As a step toward that improvement, teachers from different grades should communicate and coordinate more. I would recommend them looking at the progressions of a particular practice (or core idea or crosscutting concept) and discussing how student learning at one grade level will build on what they have learned in earlier grades and how their learning in one grade will set the stage for what they do in later grades.
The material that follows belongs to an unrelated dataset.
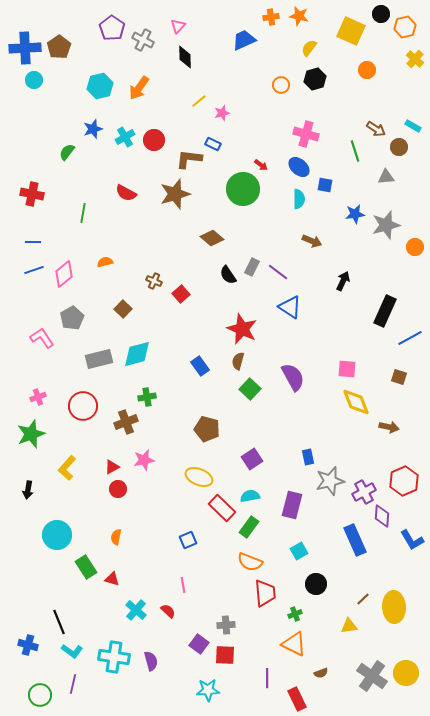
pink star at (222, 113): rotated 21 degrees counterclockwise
I work with pre-service, secondary mathematics and science teachers. We intentionally and explicitly work to develop our students’ understanding of the SEPs and the importance of developing them over time. Through our demonstration lessons to our student-designed lessons, we foster the importance of this. However, it breaks down when our students are doing their student teaching and are new teachers. Unfortunately, many in-service teachers continue to focus on content (not always DCI-aligned) and do not utilize the practices or crosscutting concepts to help their students make sense of a phenomenon. Although our student teachers are permitted (I use this word intentionally here) to teach their phenomenon-driven units when they are in charge of the learning, this does not continue when they are new hires. As the “new kids,” they typically go along to get along. Our program is tirelessly trying to break this cycle, but I do not think we are making much headway. Additionally, I find that we have to keep confronting our pre-service students’ conceptions about learning because of their 13+ years of experience prior to our courses and their continued experience of direct instruction at the university level. We work to empower our students to be game-changers, but this has been frustratingly difficult. Perhaps more support and emphasis on pre-service science instruction at the national level would spur more wholesale changes? I’m not discouraged, just providing my observations from the field.